Task input:

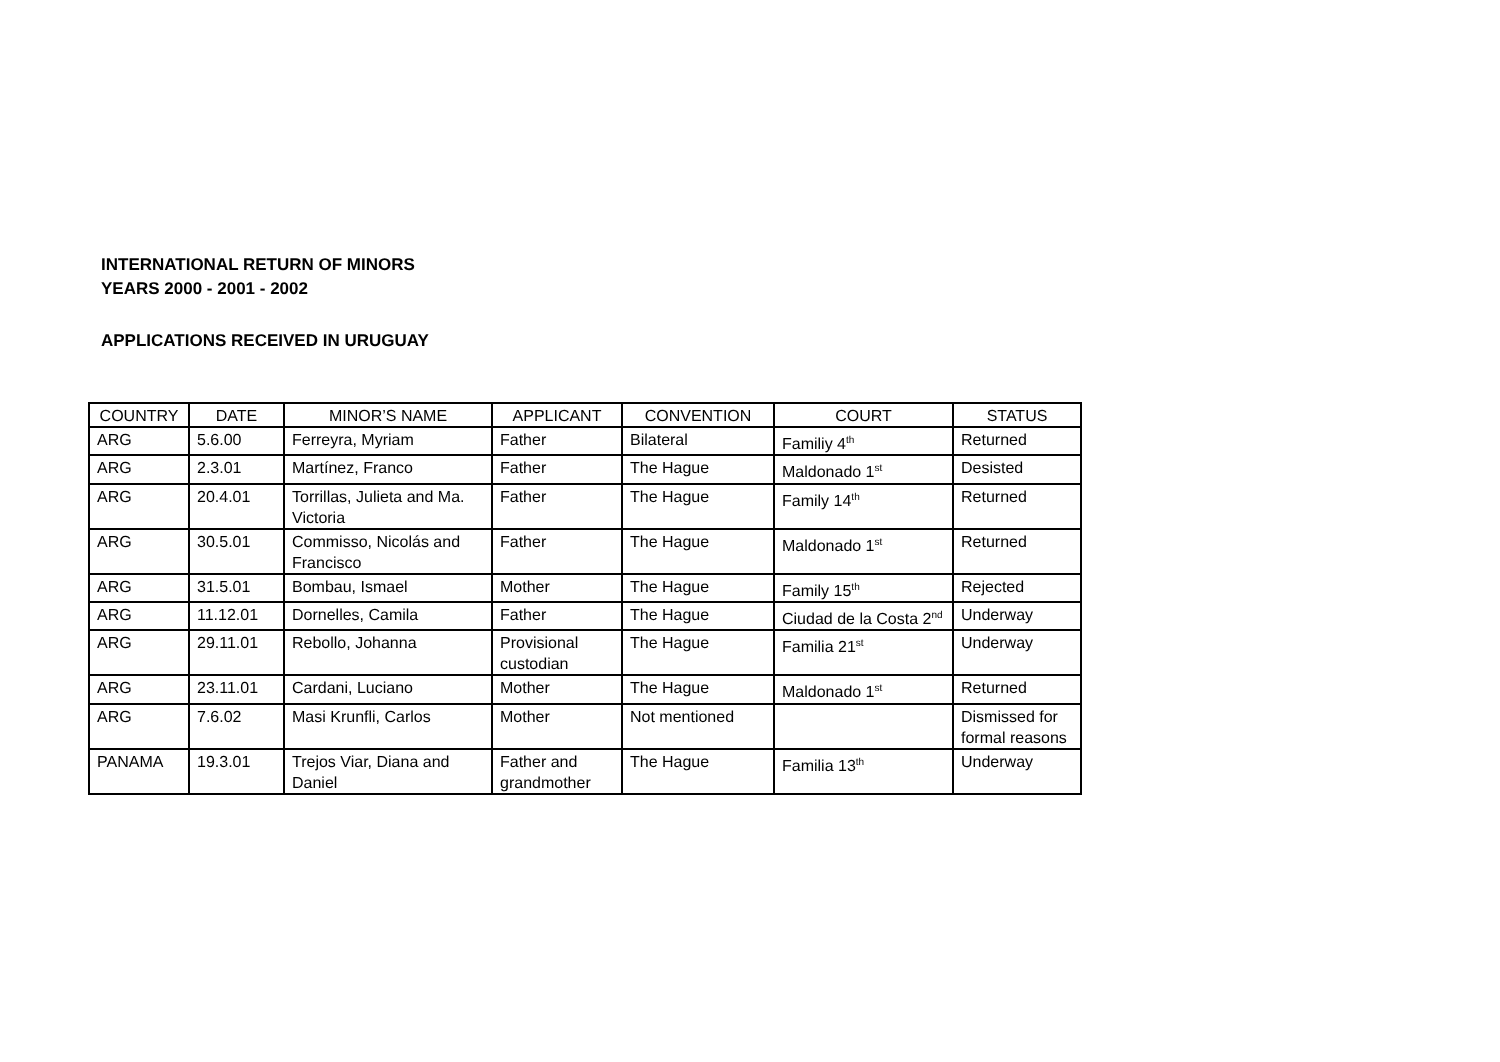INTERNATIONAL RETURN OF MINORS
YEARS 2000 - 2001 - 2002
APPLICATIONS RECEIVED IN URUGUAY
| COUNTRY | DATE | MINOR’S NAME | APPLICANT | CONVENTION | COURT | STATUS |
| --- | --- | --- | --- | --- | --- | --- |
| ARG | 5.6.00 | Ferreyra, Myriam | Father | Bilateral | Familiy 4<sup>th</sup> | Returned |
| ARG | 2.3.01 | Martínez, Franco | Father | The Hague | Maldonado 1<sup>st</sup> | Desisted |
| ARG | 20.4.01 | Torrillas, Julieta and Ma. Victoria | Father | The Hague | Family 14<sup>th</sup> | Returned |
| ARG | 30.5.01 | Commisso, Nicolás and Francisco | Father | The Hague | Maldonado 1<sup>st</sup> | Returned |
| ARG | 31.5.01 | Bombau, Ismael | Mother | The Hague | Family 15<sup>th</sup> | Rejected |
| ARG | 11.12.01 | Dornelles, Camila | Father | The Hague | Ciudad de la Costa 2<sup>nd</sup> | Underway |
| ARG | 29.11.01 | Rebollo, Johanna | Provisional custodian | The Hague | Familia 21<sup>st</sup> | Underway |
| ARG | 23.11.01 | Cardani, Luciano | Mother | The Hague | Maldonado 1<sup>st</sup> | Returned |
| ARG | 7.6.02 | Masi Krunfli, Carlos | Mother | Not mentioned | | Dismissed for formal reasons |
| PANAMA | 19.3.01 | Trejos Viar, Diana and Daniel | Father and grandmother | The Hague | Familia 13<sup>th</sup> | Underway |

* * *

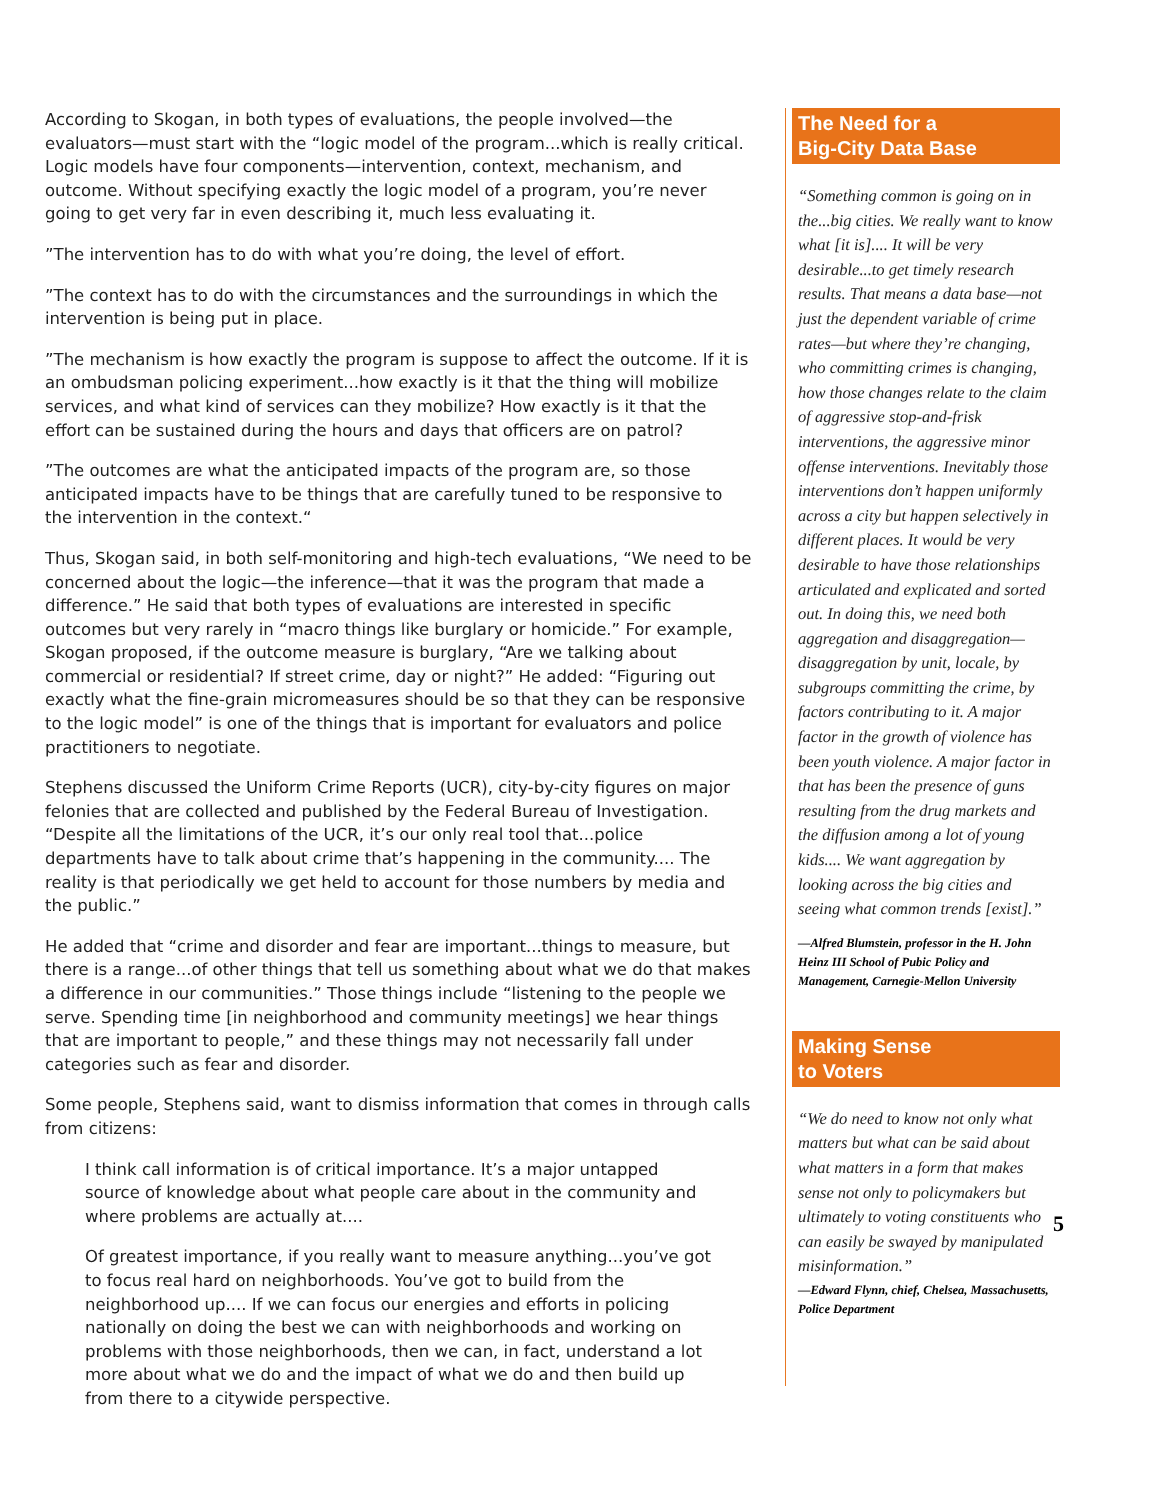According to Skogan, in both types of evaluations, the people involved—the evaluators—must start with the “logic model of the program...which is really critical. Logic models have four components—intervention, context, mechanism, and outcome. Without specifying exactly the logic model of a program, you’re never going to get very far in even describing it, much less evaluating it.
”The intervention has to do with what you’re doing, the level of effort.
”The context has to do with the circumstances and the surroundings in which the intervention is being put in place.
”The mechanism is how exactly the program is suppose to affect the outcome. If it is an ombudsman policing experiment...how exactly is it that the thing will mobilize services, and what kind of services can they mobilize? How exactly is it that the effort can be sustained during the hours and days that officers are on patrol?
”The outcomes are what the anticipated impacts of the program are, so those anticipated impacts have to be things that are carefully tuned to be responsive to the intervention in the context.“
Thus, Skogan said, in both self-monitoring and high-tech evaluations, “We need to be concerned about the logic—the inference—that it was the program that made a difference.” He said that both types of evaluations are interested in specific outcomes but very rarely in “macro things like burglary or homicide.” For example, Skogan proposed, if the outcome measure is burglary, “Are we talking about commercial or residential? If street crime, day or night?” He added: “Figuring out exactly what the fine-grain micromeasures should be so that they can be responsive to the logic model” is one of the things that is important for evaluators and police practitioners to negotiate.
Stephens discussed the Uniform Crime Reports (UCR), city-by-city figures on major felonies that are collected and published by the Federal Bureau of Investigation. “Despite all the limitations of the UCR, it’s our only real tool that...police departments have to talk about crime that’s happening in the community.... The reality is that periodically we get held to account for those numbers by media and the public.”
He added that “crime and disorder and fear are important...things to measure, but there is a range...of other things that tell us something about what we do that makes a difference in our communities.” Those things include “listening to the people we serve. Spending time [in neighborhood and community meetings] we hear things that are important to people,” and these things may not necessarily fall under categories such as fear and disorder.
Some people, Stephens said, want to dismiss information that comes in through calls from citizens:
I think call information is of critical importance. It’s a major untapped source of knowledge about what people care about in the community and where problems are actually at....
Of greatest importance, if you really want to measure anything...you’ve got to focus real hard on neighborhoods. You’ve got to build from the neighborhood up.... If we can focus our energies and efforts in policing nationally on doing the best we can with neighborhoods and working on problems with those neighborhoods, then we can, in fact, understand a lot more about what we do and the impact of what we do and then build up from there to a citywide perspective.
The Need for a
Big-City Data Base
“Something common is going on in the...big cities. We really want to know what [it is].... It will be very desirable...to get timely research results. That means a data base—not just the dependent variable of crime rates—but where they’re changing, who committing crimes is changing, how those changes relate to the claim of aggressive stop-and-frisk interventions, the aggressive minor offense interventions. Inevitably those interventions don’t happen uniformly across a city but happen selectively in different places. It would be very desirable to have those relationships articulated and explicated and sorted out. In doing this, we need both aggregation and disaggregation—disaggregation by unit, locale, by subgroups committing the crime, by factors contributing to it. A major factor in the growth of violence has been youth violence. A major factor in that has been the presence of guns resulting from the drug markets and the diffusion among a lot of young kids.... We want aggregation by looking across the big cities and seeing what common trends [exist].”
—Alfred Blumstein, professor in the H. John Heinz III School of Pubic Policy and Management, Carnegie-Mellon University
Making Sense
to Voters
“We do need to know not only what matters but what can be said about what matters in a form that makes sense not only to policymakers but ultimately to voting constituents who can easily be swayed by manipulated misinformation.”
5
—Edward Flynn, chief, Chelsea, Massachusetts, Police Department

* * *

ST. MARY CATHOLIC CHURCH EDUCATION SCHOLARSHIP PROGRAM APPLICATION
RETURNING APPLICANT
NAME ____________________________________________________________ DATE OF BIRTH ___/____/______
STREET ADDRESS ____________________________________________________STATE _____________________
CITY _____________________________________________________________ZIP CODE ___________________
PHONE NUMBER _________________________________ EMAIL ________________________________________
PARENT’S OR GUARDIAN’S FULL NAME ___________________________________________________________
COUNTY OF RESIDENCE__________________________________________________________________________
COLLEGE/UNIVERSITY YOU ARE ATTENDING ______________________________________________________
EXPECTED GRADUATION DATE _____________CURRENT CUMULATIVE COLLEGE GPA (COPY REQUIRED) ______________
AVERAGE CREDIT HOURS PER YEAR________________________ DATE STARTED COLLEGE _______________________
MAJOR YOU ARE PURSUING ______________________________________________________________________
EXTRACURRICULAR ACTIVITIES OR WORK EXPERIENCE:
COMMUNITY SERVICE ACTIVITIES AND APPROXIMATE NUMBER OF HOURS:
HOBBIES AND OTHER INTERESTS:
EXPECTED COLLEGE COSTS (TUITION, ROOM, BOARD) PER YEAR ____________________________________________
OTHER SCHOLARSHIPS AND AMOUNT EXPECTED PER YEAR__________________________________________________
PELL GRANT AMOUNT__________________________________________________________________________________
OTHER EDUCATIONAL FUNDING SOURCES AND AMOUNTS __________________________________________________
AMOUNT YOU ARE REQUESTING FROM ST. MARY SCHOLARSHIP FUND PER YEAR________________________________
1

What is being asked:
Keep to the stretch from the line containing "INTERNATIONAL RETURN OF MINORS" through the line containing "Familiy 4<sup>th</sup> | Returned |", both ends included, and copy it exactly from the listing above, minus the pictures.

Exercise solution:
INTERNATIONAL RETURN OF MINORS
YEARS 2000 - 2001 - 2002
APPLICATIONS RECEIVED IN URUGUAY
| COUNTRY | DATE | MINOR’S NAME | APPLICANT | CONVENTION | COURT | STATUS |
| --- | --- | --- | --- | --- | --- | --- |
| ARG | 5.6.00 | Ferreyra, Myriam | Father | Bilateral | Familiy 4<sup>th</sup> | Returned |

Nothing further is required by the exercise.